Walking can walk you back into what your body knows of the natural world; a re-learning of your ecological self. I’m open to the sense that a tree, a ridge line or a rock might project itself upon us—into us—a reversal of the over-riding human inclination to project exploitative desires on the world.

My first book of poems Broken Ground (University of Western Australia Publishing) was launched in 2018. A second collection What’s Left (Flying Islands Pocket Poet Series) was launched December 2020. My third and new collection One River (Puncher & Wattmann) is also available. This book is a series of haibun written in response to my travels around the Hunter River catchment.

Poems can also be found in Notes for Translators: 142 New Zealand and Australian Poets, Kit Kelen (ed), ASM 2012; Australian Love Poems, Mark Tredinnick (ed), Inkerman & Blunt 2013; A Slow Combusting Hymn: Poems from and about Newcastle and the Hunter Region, Kit Kelen & Jean Kent (eds), ASM 2014; Metamorphic: 21st Century Poets Respond to Ovid, Nessa Mahoney & Paul Munden (eds), Recent Work Press 2017.

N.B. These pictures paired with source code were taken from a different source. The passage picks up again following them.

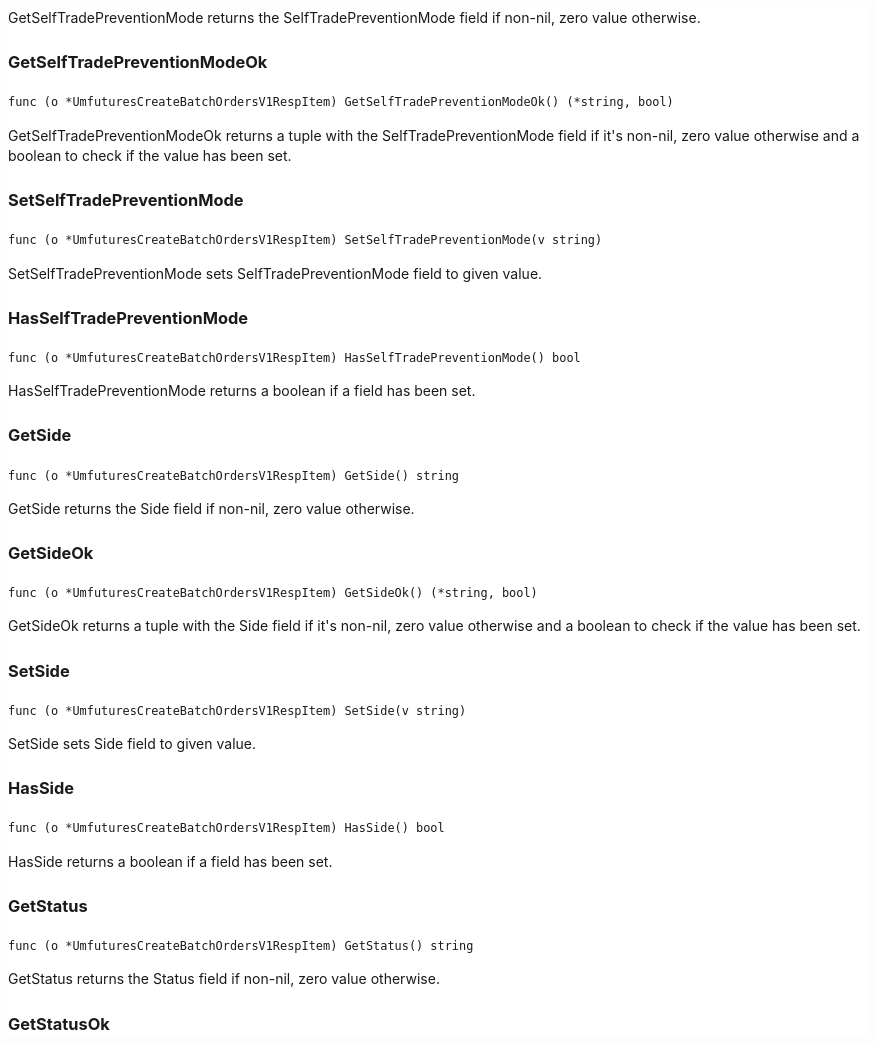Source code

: GetSelfTradePreventionMode returns the SelfTradePreventionMode field if non-nil, zero value otherwise.

### GetSelfTradePreventionModeOk

`func (o *UmfuturesCreateBatchOrdersV1RespItem) GetSelfTradePreventionModeOk() (*string, bool)`

GetSelfTradePreventionModeOk returns a tuple with the SelfTradePreventionMode field if it's non-nil, zero value otherwise
and a boolean to check if the value has been set.

### SetSelfTradePreventionMode

`func (o *UmfuturesCreateBatchOrdersV1RespItem) SetSelfTradePreventionMode(v string)`

SetSelfTradePreventionMode sets SelfTradePreventionMode field to given value.

### HasSelfTradePreventionMode

`func (o *UmfuturesCreateBatchOrdersV1RespItem) HasSelfTradePreventionMode() bool`

HasSelfTradePreventionMode returns a boolean if a field has been set.

### GetSide

`func (o *UmfuturesCreateBatchOrdersV1RespItem) GetSide() string`

GetSide returns the Side field if non-nil, zero value otherwise.

### GetSideOk

`func (o *UmfuturesCreateBatchOrdersV1RespItem) GetSideOk() (*string, bool)`

GetSideOk returns a tuple with the Side field if it's non-nil, zero value otherwise
and a boolean to check if the value has been set.

### SetSide

`func (o *UmfuturesCreateBatchOrdersV1RespItem) SetSide(v string)`

SetSide sets Side field to given value.

### HasSide

`func (o *UmfuturesCreateBatchOrdersV1RespItem) HasSide() bool`

HasSide returns a boolean if a field has been set.

### GetStatus

`func (o *UmfuturesCreateBatchOrdersV1RespItem) GetStatus() string`

GetStatus returns the Status field if non-nil, zero value otherwise.

### GetStatusOk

When I’m not writing poetry I work as social worker/therapist. In many ways therapy and poetry are complementary, therapy being a process like poetry, in which the taken for granted is re-imagined. Another way in which the two fields intersect is around Keat’s notion of negative capability, a quality he believed necessary for poets in which apparently opposed viewpoints are held in tension, rather than reaching for premature resolution or simplification. It’s a dialectical approach that’s crucial to a therapeutic conversation also.

I live in the city of Newcastle, New South Wales, Australia. I wish to acknowledge the First Peoples of this part of the Hunter Valley, the Awabakal. Their culture is born of a longstanding and intimate connection with this land and its creatures. I’m the father of two and grandfather of five.

Honours

Prizes

Winner of the Bruce Dawe Poetry Prize 2015 - A Cracked and Weathered Prayer.

Local Prize of the Newcastle Poetry Prize 2014 - Deadman.

Local Prize of the Newcastle Poetry Prize 2019 - Thirteen Ways to Know my Grandfather.

Shortlisted

Ron Pretty Poetry Prize 2014 - Ghost Gum Plateau.

Ron Pretty Poetry Prize 2016 - Dreams and Intimations.

Bruce Dawe Poetry Prize 2016 - Bandilngan.

Australian Catholic University Poetry Prize 2021 - Kindness.

Longlisted

Australian Catholic University Poetry Prize 2017 - Faust.

University of Canberra’s Vice-Chancellor’s Poetry Prize 2017 - Thirlmere Lakes: Winter and Spring.

Peter Porter Poetry Prize 2023 - When Night is the Mother of Wisdom.

Highly Commended

Catchfire Press Hunter Poetry Competition 2016 - Morning Walk to Aldi and Back.

Catchfire Press Hunter Poetry Competition 2016 - Welcome.